Sketchy Sci-Fi Settings

On the Greyhawk Grognard blog, Joseph has a poll asking which of the Star Trek series people would prefer for an RPG setting. I went with the original series; it's the most like a sandbox. Specifically, it's the most like a sandbox with sketchy details meant to be filled in during play. I don't think tons of setting detail is important to a product, particularly for a setting that's already well-known and well-documented

But I'd go even farther and limit the core mainly to "The Cage" and the first four episodes of first season TOS, with a couple tidbits of information from other episodes. Part of the reason for this imposed limitation is to avoid the more problematic episodes: no transporter errors creating evil twins, no parallel Earths, not as many godlike beings knocking around. But it's mostly about the feel of the Star Trek setting in those early episodes versus later episodes.

Supplied data.

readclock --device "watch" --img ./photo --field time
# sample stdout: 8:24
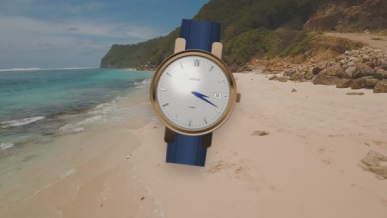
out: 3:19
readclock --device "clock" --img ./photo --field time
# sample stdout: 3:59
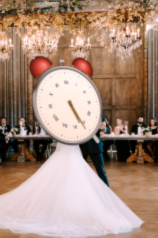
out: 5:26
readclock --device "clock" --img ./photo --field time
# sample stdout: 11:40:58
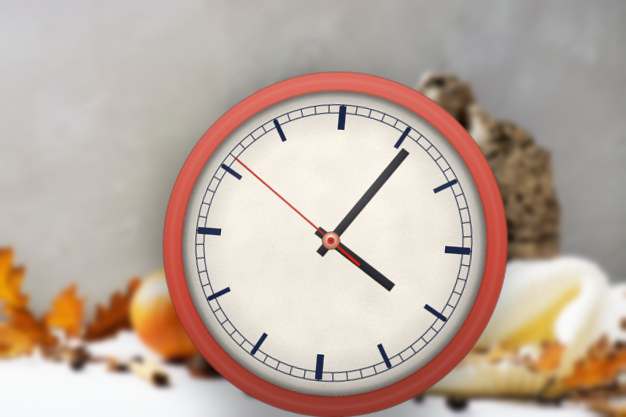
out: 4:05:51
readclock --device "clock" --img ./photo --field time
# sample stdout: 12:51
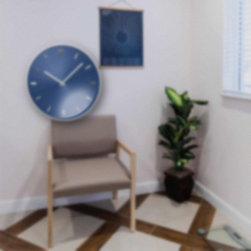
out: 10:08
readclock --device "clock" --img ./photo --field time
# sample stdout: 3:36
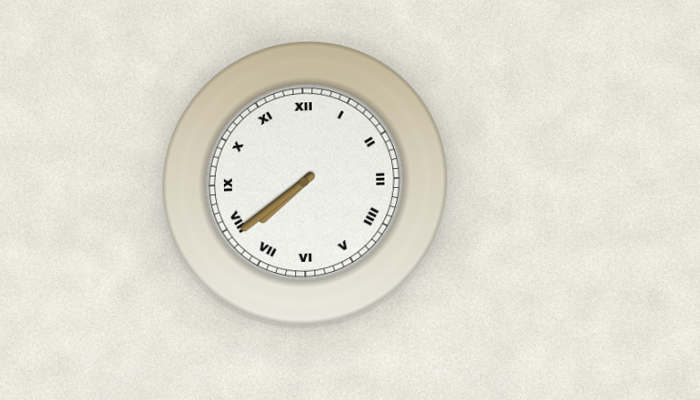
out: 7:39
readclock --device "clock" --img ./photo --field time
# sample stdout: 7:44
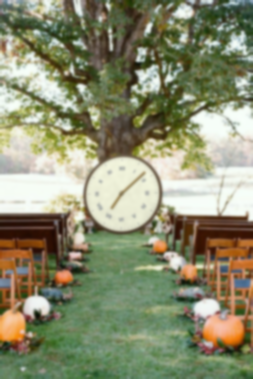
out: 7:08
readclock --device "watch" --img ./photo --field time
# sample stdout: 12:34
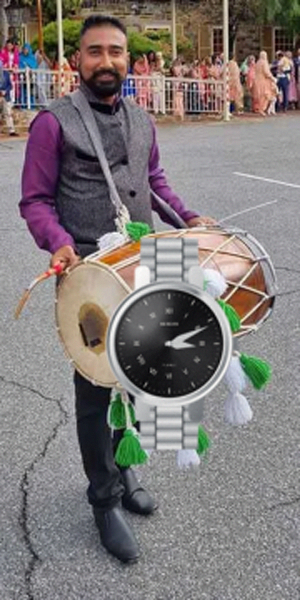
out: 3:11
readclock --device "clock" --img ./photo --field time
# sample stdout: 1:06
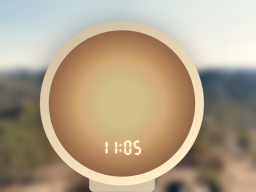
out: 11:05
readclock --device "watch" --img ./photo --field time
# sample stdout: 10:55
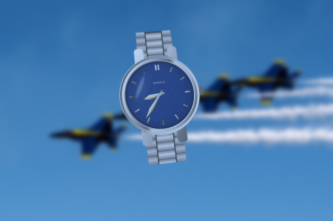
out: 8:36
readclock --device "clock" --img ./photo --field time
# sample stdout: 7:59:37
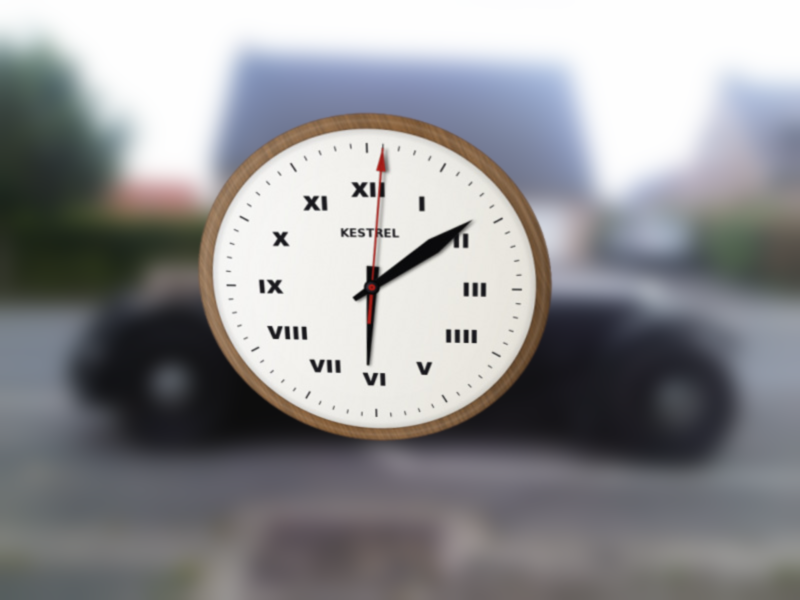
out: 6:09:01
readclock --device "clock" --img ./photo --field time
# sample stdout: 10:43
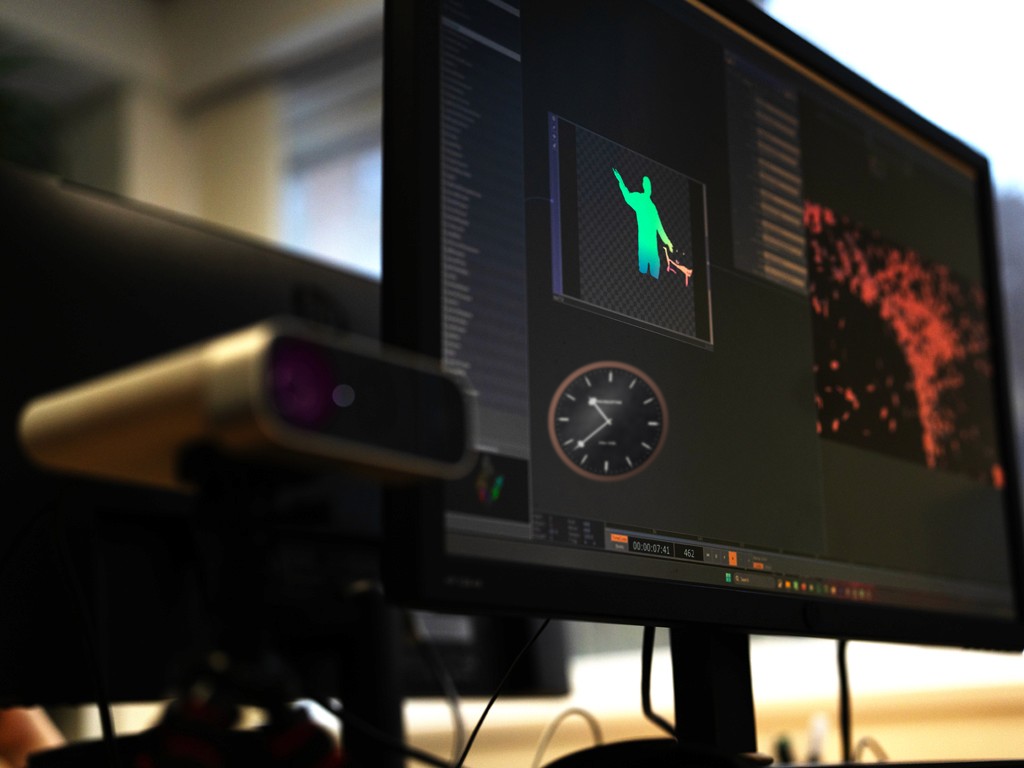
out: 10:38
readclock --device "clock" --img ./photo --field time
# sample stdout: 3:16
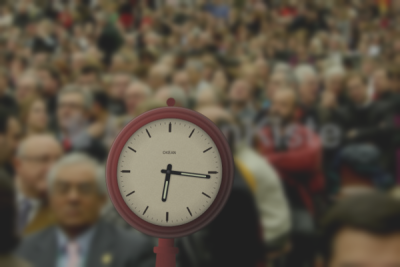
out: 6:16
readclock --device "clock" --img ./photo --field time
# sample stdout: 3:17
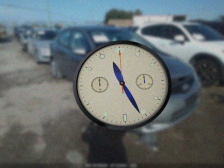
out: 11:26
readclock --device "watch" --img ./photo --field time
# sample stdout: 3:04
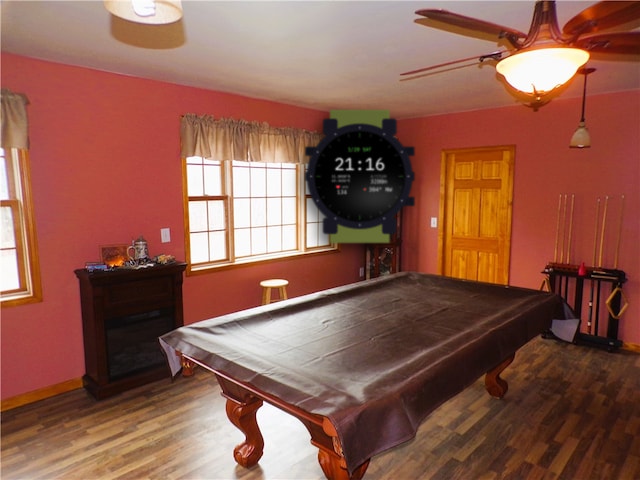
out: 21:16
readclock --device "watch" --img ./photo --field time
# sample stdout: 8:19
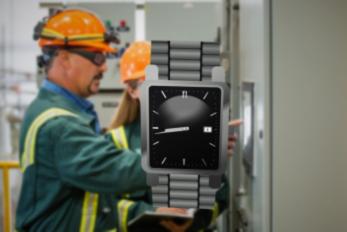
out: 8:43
--
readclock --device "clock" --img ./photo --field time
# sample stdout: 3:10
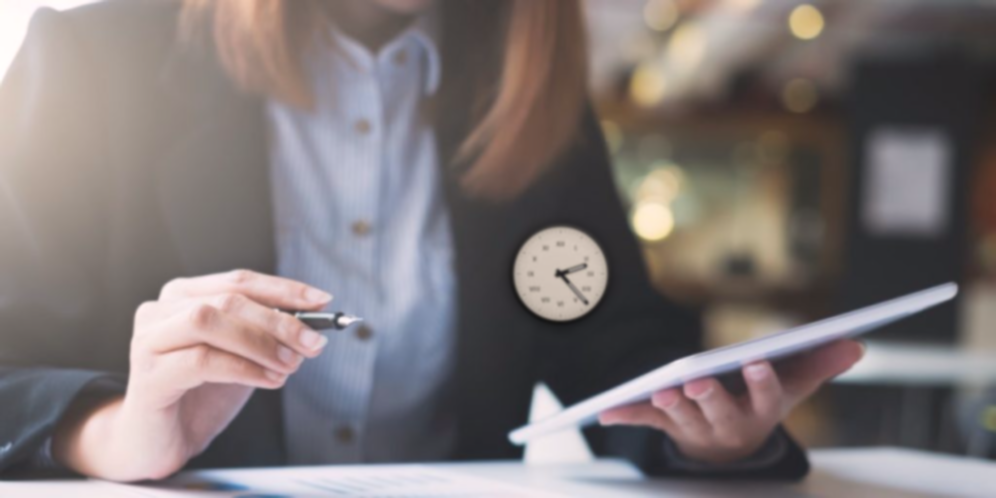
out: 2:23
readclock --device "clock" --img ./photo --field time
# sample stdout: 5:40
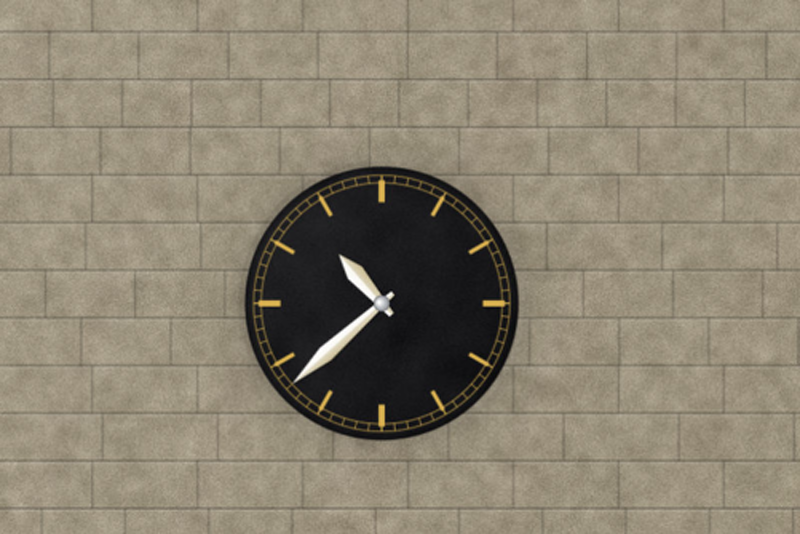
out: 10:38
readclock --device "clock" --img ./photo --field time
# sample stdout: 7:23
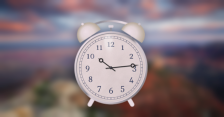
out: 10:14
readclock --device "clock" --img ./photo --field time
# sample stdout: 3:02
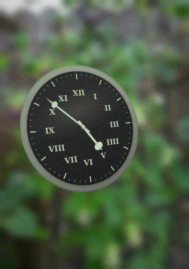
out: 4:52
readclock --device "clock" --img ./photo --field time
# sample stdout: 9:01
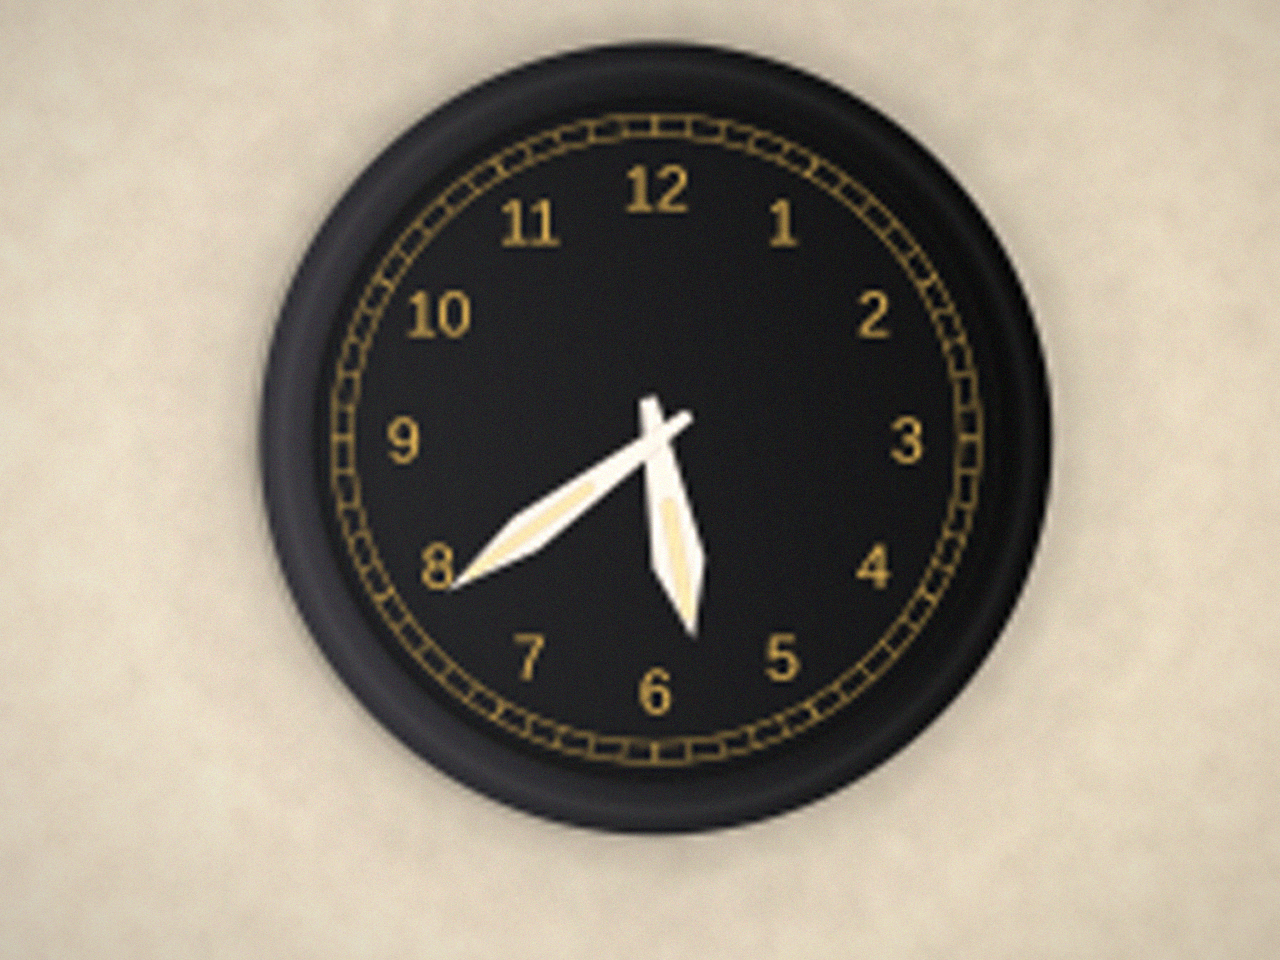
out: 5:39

Written instruction 1.
Write out the passage of the sci-fi settings post from "On the Greyhawk" up to and including "versus later episodes.".
Written instruction 2.
Carry on the post about Star Trek as an RPG setting from the point where it stops.

Written response 1.
On the Greyhawk Grognard blog, Joseph has a poll asking which of the Star Trek series people would prefer for an RPG setting. I went with the original series; it's the most like a sandbox. Specifically, it's the most like a sandbox with sketchy details meant to be filled in during play. I don't think tons of setting detail is important to a product, particularly for a setting that's already well-known and well-documented

But I'd go even farther and limit the core mainly to "The Cage" and the first four episodes of first season TOS, with a couple tidbits of information from other episodes. Part of the reason for this imposed limitation is to avoid the more problematic episodes: no transporter errors creating evil twins, no parallel Earths, not as many godlike beings knocking around. But it's mostly about the feel of the Star Trek setting in those early episodes versus later episodes.

Written response 2.
Consider this: in the first few episodes, it's established than the Enterprise has a pretty far range. In a couple weeks, they can travel pretty far. But Earth colonies seem to be pretty small and scattered, and there don't seem to be many other fully-developed known worlds. Vulcan is implied, and there may be a couple other space-faring civilizations equal to Earth in development, but we don't hear much about them yet.

You get a little bit more corroboration in some later episodes: the Romulan War seems to have been more like a couples space skirmishes and attacks on each other's colonies before finally settling their differences; neither side got anywhere near the other's homeworlds, nor does there appear to be much information gained from third parties, which you'd expect if there were heavy interstellar trade.

The last TV series, Enterprise, tries for a similar feel as TOS, but fails miserably. Instead of expanding into what seems like a mostly empty frontier, discovering new things, we have humanity as a dewy-eyed newcomer into a somewhat decadent interstellar community. Almost everything's been discovered; Earth is just now finding out about stuff everyone else already knows. The message appears to be "we're younger and better" -- referring both to humanity's place in the galaxy and to the placement of the series in relation to the previous installments of the franchise.

What I'm thinking is: if you want a real exploration-oriented RPG with a sandbox feel, you need to strip back anything that resembles later Trek, with its heavier interplanetary trade and threat of large-scale war held in check by godlike beings.